### [Provided information]

_ _ _ _ _

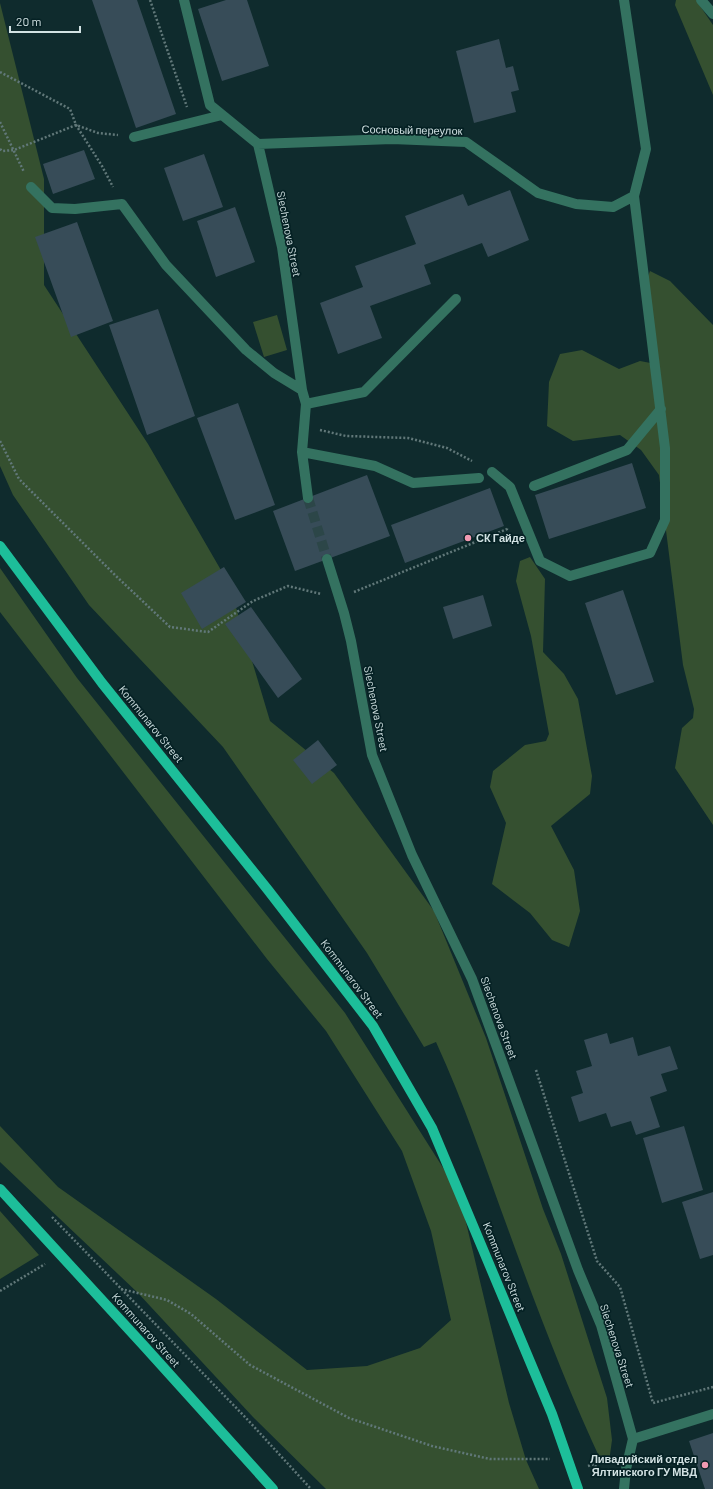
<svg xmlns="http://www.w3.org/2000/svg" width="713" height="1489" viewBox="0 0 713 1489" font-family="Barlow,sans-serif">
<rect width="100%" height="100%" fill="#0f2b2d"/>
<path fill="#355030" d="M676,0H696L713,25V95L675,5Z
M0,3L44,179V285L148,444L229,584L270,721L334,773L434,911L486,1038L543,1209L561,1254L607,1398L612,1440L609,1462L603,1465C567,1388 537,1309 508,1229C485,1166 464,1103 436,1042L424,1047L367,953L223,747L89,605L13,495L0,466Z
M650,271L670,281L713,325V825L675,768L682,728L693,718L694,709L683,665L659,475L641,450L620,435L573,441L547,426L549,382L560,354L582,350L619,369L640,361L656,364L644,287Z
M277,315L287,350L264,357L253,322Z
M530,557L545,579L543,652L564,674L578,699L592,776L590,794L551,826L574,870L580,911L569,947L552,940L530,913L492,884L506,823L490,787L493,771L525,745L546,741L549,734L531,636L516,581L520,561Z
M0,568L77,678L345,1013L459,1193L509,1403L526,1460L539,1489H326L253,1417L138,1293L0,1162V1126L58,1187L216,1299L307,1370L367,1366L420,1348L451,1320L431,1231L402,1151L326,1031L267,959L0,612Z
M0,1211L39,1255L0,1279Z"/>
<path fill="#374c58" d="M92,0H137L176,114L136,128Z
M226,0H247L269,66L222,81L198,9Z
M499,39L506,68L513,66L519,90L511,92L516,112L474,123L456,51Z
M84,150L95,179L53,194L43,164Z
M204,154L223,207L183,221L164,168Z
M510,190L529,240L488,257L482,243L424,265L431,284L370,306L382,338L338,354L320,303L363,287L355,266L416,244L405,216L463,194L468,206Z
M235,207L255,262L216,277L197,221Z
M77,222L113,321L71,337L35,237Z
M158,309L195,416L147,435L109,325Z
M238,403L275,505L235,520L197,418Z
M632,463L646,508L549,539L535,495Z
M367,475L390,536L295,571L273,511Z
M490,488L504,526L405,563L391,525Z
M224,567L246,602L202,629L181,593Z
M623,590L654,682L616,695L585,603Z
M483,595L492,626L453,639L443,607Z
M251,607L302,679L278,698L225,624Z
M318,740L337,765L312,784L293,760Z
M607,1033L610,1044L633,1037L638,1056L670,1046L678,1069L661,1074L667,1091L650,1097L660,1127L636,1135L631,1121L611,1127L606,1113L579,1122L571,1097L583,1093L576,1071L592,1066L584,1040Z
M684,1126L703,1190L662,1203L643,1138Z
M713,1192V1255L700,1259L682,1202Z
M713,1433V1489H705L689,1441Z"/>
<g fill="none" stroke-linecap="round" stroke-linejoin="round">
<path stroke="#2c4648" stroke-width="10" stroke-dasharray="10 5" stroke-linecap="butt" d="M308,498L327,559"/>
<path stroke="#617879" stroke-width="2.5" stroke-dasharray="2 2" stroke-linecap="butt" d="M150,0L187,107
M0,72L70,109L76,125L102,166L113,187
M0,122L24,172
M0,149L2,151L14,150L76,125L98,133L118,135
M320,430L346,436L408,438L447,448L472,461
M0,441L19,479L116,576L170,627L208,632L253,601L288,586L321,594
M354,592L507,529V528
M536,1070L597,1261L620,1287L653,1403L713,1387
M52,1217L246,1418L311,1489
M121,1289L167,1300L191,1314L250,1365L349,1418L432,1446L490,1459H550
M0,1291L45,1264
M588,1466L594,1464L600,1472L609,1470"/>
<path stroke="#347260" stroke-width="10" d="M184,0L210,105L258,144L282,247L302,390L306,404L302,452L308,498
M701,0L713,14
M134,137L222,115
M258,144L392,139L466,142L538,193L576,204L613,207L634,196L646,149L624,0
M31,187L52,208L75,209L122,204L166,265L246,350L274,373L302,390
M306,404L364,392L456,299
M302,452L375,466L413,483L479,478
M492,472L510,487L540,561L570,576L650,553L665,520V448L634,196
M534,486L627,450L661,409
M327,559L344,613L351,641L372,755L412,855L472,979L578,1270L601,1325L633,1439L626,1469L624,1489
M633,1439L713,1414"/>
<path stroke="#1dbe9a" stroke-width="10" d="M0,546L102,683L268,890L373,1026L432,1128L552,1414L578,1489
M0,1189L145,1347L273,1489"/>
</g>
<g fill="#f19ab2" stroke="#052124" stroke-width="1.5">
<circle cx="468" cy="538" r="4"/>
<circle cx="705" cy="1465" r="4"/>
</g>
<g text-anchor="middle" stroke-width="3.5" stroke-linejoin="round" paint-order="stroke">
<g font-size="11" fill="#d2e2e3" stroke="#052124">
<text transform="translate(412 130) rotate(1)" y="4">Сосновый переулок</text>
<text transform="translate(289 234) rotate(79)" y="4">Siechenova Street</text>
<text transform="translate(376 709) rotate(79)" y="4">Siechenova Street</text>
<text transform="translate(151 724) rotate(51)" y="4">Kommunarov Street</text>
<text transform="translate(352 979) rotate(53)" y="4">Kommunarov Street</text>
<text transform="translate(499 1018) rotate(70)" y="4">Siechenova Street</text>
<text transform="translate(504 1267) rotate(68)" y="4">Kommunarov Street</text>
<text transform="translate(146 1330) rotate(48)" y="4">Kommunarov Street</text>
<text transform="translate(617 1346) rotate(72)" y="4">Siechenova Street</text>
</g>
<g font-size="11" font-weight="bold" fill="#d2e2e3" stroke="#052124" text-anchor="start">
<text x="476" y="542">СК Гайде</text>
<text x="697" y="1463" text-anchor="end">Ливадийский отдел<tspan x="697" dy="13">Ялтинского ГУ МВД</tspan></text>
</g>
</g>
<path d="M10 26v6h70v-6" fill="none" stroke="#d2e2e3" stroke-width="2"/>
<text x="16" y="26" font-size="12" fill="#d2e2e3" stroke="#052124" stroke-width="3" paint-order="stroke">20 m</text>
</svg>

_ _ _ _ _

### [Your instructions]
Give the listing again word for word, without its images.

### [Task answer]
<svg xmlns="http://www.w3.org/2000/svg" width="713" height="1489" viewBox="0 0 713 1489" font-family="Barlow,sans-serif">
<rect width="100%" height="100%" fill="#0f2b2d"/>
<path fill="#355030" d="M676,0H696L713,25V95L675,5Z
M0,3L44,179V285L148,444L229,584L270,721L334,773L434,911L486,1038L543,1209L561,1254L607,1398L612,1440L609,1462L603,1465C567,1388 537,1309 508,1229C485,1166 464,1103 436,1042L424,1047L367,953L223,747L89,605L13,495L0,466Z
M650,271L670,281L713,325V825L675,768L682,728L693,718L694,709L683,665L659,475L641,450L620,435L573,441L547,426L549,382L560,354L582,350L619,369L640,361L656,364L644,287Z
M277,315L287,350L264,357L253,322Z
M530,557L545,579L543,652L564,674L578,699L592,776L590,794L551,826L574,870L580,911L569,947L552,940L530,913L492,884L506,823L490,787L493,771L525,745L546,741L549,734L531,636L516,581L520,561Z
M0,568L77,678L345,1013L459,1193L509,1403L526,1460L539,1489H326L253,1417L138,1293L0,1162V1126L58,1187L216,1299L307,1370L367,1366L420,1348L451,1320L431,1231L402,1151L326,1031L267,959L0,612Z
M0,1211L39,1255L0,1279Z"/>
<path fill="#374c58" d="M92,0H137L176,114L136,128Z
M226,0H247L269,66L222,81L198,9Z
M499,39L506,68L513,66L519,90L511,92L516,112L474,123L456,51Z
M84,150L95,179L53,194L43,164Z
M204,154L223,207L183,221L164,168Z
M510,190L529,240L488,257L482,243L424,265L431,284L370,306L382,338L338,354L320,303L363,287L355,266L416,244L405,216L463,194L468,206Z
M235,207L255,262L216,277L197,221Z
M77,222L113,321L71,337L35,237Z
M158,309L195,416L147,435L109,325Z
M238,403L275,505L235,520L197,418Z
M632,463L646,508L549,539L535,495Z
M367,475L390,536L295,571L273,511Z
M490,488L504,526L405,563L391,525Z
M224,567L246,602L202,629L181,593Z
M623,590L654,682L616,695L585,603Z
M483,595L492,626L453,639L443,607Z
M251,607L302,679L278,698L225,624Z
M318,740L337,765L312,784L293,760Z
M607,1033L610,1044L633,1037L638,1056L670,1046L678,1069L661,1074L667,1091L650,1097L660,1127L636,1135L631,1121L611,1127L606,1113L579,1122L571,1097L583,1093L576,1071L592,1066L584,1040Z
M684,1126L703,1190L662,1203L643,1138Z
M713,1192V1255L700,1259L682,1202Z
M713,1433V1489H705L689,1441Z"/>
<g fill="none" stroke-linecap="round" stroke-linejoin="round">
<path stroke="#2c4648" stroke-width="10" stroke-dasharray="10 5" stroke-linecap="butt" d="M308,498L327,559"/>
<path stroke="#617879" stroke-width="2.5" stroke-dasharray="2 2" stroke-linecap="butt" d="M150,0L187,107
M0,72L70,109L76,125L102,166L113,187
M0,122L24,172
M0,149L2,151L14,150L76,125L98,133L118,135
M320,430L346,436L408,438L447,448L472,461
M0,441L19,479L116,576L170,627L208,632L253,601L288,586L321,594
M354,592L507,529V528
M536,1070L597,1261L620,1287L653,1403L713,1387
M52,1217L246,1418L311,1489
M121,1289L167,1300L191,1314L250,1365L349,1418L432,1446L490,1459H550
M0,1291L45,1264
M588,1466L594,1464L600,1472L609,1470"/>
<path stroke="#347260" stroke-width="10" d="M184,0L210,105L258,144L282,247L302,390L306,404L302,452L308,498
M701,0L713,14
M134,137L222,115
M258,144L392,139L466,142L538,193L576,204L613,207L634,196L646,149L624,0
M31,187L52,208L75,209L122,204L166,265L246,350L274,373L302,390
M306,404L364,392L456,299
M302,452L375,466L413,483L479,478
M492,472L510,487L540,561L570,576L650,553L665,520V448L634,196
M534,486L627,450L661,409
M327,559L344,613L351,641L372,755L412,855L472,979L578,1270L601,1325L633,1439L626,1469L624,1489
M633,1439L713,1414"/>
<path stroke="#1dbe9a" stroke-width="10" d="M0,546L102,683L268,890L373,1026L432,1128L552,1414L578,1489
M0,1189L145,1347L273,1489"/>
</g>
<g fill="#f19ab2" stroke="#052124" stroke-width="1.5">
<circle cx="468" cy="538" r="4"/>
<circle cx="705" cy="1465" r="4"/>
</g>
<g text-anchor="middle" stroke-width="3.5" stroke-linejoin="round" paint-order="stroke">
<g font-size="11" fill="#d2e2e3" stroke="#052124">
<text transform="translate(412 130) rotate(1)" y="4">Сосновый переулок</text>
<text transform="translate(289 234) rotate(79)" y="4">Siechenova Street</text>
<text transform="translate(376 709) rotate(79)" y="4">Siechenova Street</text>
<text transform="translate(151 724) rotate(51)" y="4">Kommunarov Street</text>
<text transform="translate(352 979) rotate(53)" y="4">Kommunarov Street</text>
<text transform="translate(499 1018) rotate(70)" y="4">Siechenova Street</text>
<text transform="translate(504 1267) rotate(68)" y="4">Kommunarov Street</text>
<text transform="translate(146 1330) rotate(48)" y="4">Kommunarov Street</text>
<text transform="translate(617 1346) rotate(72)" y="4">Siechenova Street</text>
</g>
<g font-size="11" font-weight="bold" fill="#d2e2e3" stroke="#052124" text-anchor="start">
<text x="476" y="542">СК Гайде</text>
<text x="697" y="1463" text-anchor="end">Ливадийский отдел<tspan x="697" dy="13">Ялтинского ГУ МВД</tspan></text>
</g>
</g>
<path d="M10 26v6h70v-6" fill="none" stroke="#d2e2e3" stroke-width="2"/>
<text x="16" y="26" font-size="12" fill="#d2e2e3" stroke="#052124" stroke-width="3" paint-order="stroke">20 m</text>
</svg>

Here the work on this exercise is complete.